• Task goal
Copy out each line below containing "including".
##########
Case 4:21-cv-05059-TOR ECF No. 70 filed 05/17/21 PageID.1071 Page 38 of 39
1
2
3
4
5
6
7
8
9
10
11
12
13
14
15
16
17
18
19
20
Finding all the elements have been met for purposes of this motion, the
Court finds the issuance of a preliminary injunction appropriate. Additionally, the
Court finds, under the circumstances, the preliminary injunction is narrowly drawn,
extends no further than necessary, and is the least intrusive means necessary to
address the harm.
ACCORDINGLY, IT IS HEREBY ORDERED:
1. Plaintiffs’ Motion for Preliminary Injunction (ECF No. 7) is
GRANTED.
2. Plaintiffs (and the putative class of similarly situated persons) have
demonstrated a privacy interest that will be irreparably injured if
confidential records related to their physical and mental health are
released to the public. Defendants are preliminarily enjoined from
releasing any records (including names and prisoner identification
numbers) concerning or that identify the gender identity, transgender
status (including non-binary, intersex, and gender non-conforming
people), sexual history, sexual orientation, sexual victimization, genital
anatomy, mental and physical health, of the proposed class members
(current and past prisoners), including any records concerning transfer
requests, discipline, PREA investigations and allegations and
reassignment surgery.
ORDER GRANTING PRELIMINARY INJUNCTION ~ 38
##########
• Task response
releasing any records (including names and prisoner identification
status (including non-binary, intersex, and gender non-conforming
(current and past prisoners), including any records concerning transfer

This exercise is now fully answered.